* [REQUIRED WORK] An exact copy of the entries below is needed, with every picture left out.

----

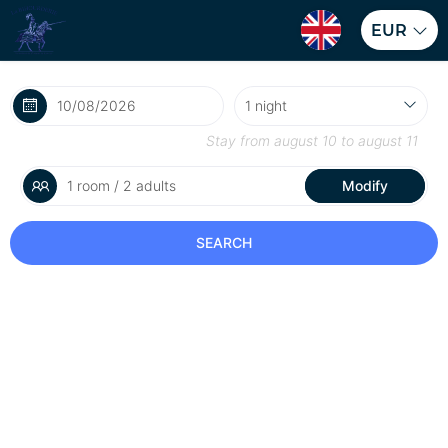
EUR
Stay from
august 10
to
august 11
1 room / 2 adults
Modify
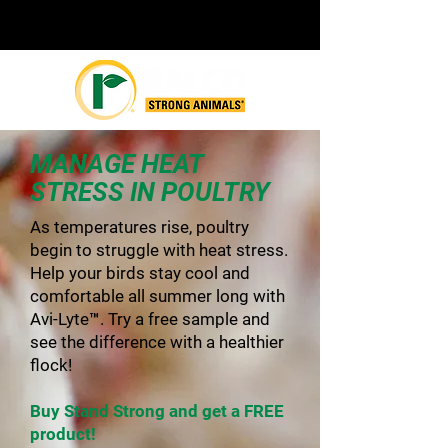
MANAGE HEAT
STRESS IN POULTRY
As temperatures rise, poultry
begin to struggle with heat stress.
Help your birds stay cool and
comfortable all summer long with
Avi-Lyte™. Try a free sample and
see the difference with a healthier
flock!
Buy Stand Strong and get a FREE
product!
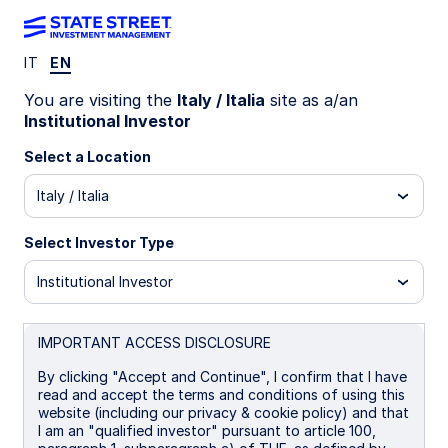
IT
EN
INSIGHTS
You are visiting the
Italy / Italia
site as a/an
Greenland’s geopolitical
Institutional Investor
storm
Select a Location
Italy / Italia
What may be next for allies,
markets, and investors
Select Investor Type
Institutional Investor
January is turning out to be anything but quiet on
the geopolitical front. First came
the raid on
Venezuela
, followed by protests in Iran and
IMPORTANT ACCESS DISCLOSURE
renewed concerns about US intervention. Now, a
diplomatic crisis over Greenland has erupted, and
By clicking "Accept and Continue", I confirm that I have
we’re only two-thirds of the way through the
read and accept the terms and conditions of using this
month.
website (including our privacy & cookie policy) and that
I am an "qualified investor" pursuant to article 100,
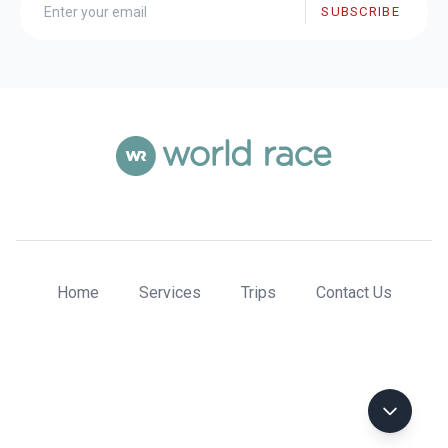
SUBSCRIBE
Home
Services
Trips
Contact Us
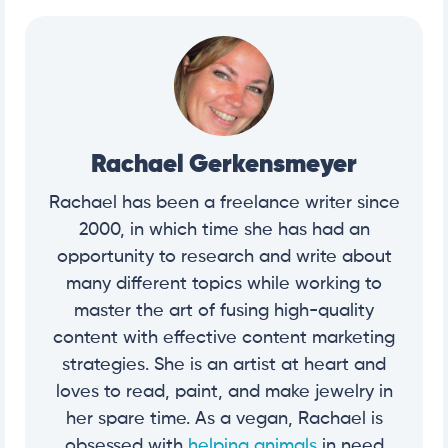
Rachael Gerkensmeyer
Rachael has been a freelance writer since
2000, in which time she has had an
opportunity to research and write about
many different topics while working to
master the art of fusing high-quality
content with effective content marketing
strategies. She is an artist at heart and
loves to read, paint, and make jewelry in
her spare time. As a vegan, Rachael is
obsessed with
helping animals
in need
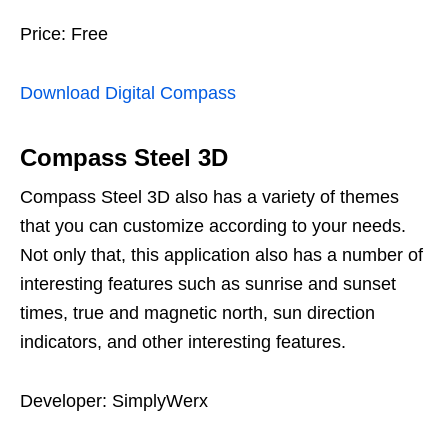
Price: Free
Download Digital Compass
Compass Steel 3D
Compass Steel 3D also has a variety of themes
that you can customize according to your needs.
Not only that, this application also has a number of
interesting features such as sunrise and sunset
times, true and magnetic north, sun direction
indicators, and other interesting features.
Developer: SimplyWerx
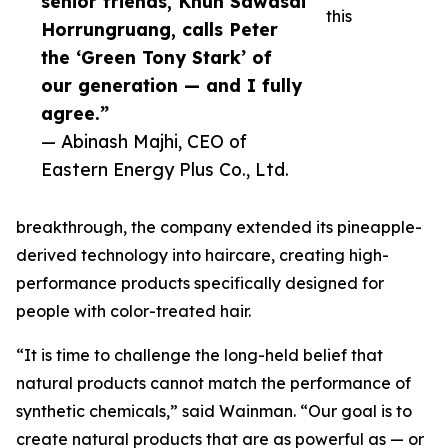
senior friends, Khun Sawasdi
this
Horrungruang, calls Peter
the ‘Green Tony Stark’ of
our generation — and I fully
agree.”
— Abinash Majhi, CEO of
Eastern Energy Plus Co., Ltd.
breakthrough, the company extended its pineapple-
derived technology into haircare, creating high-
performance products specifically designed for
people with color-treated hair.
“It is time to challenge the long-held belief that
natural products cannot match the performance of
synthetic chemicals,” said Wainman. “Our goal is to
create natural products that are as powerful as — or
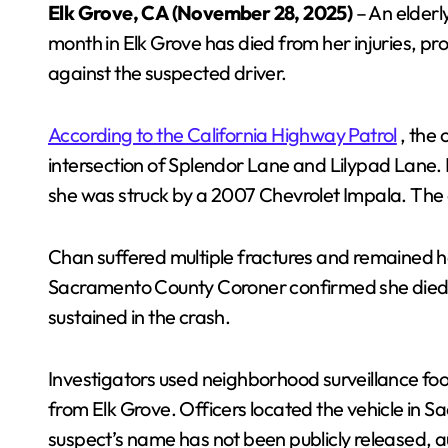
Elk Grove, CA (November 28, 2025)
– An elderl
month in Elk Grove has died from her injuries, pr
against the suspected driver.
According to the California Highway Patrol
, the 
intersection of Splendor Lane and Lilypad Lane.
she was struck by a 2007 Chevrolet Impala. The d
Chan suffered multiple fractures and remained h
Sacramento County Coroner confirmed she died du
sustained in the crash.
Investigators used neighborhood surveillance fo
from Elk Grove. Officers located the vehicle in S
suspect’s name has not been publicly released, aut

----

* [SOLVED PROBLEM]
EUR
Stay from
august 10
to
august 11
1 room / 2 adults
Modify
MANAGE HEAT
STRESS IN POULTRY
As temperatures rise, poultry
begin to struggle with heat stress.
Help your birds stay cool and
comfortable all summer long with
Avi-Lyte™. Try a free sample and
see the difference with a healthier
flock!
Buy Stand Strong and get a FREE
product!
IT
EN
INSIGHTS
You are visiting the
Italy / Italia
site as a/an
Greenland’s geopolitical
Institutional Investor
storm
Select a Location
Italy / Italia
What may be next for allies,
markets, and investors
Select Investor Type
Institutional Investor
January is turning out to be anything but quiet on
the geopolitical front. First came
the raid on
Venezuela
, followed by protests in Iran and
IMPORTANT ACCESS DISCLOSURE
renewed concerns about US intervention. Now, a
diplomatic crisis over Greenland has erupted, and
By clicking "Accept and Continue", I confirm that I have
we’re only two-thirds of the way through the
read and accept the terms and conditions of using this
month.
website (including our privacy & cookie policy) and that
I am an "qualified investor" pursuant to article 100,
SUBSCRIBE
Home
Services
Trips
Contact Us
Rachael Gerkensmeyer
Rachael has been a freelance writer since
2000, in which time she has had an
opportunity to research and write about
many different topics while working to
master the art of fusing high-quality
content with effective content marketing
strategies. She is an artist at heart and
loves to read, paint, and make jewelry in
her spare time. As a vegan, Rachael is
obsessed with
helping animals
in need
Price: Free
Download Digital Compass
Compass Steel 3D
Compass Steel 3D also has a variety of themes
that you can customize according to your needs.
Not only that, this application also has a number of
interesting features such as sunrise and sunset
times, true and magnetic north, sun direction
indicators, and other interesting features.
Developer: SimplyWerx
senior friends, Khun Sawasdi
this
Horrungruang, calls Peter
the ‘Green Tony Stark’ of
our generation — and I fully
agree.”
— Abinash Majhi, CEO of
Eastern Energy Plus Co., Ltd.
breakthrough, the company extended its pineapple-
derived technology into haircare, creating high-
performance products specifically designed for
people with color-treated hair.
“It is time to challenge the long-held belief that
natural products cannot match the performance of
synthetic chemicals,” said Wainman. “Our goal is to
create natural products that are as powerful as — or
Elk Grove, CA (November 28, 2025)
– An elderl
month in Elk Grove has died from her injuries, pr
against the suspected driver.
According to the California Highway Patrol
, the 
intersection of Splendor Lane and Lilypad Lane.
she was struck by a 2007 Chevrolet Impala. The d
Chan suffered multiple fractures and remained h
Sacramento County Coroner confirmed she died du
sustained in the crash.
Investigators used neighborhood surveillance fo
from Elk Grove. Officers located the vehicle in S
suspect’s name has not been publicly released, aut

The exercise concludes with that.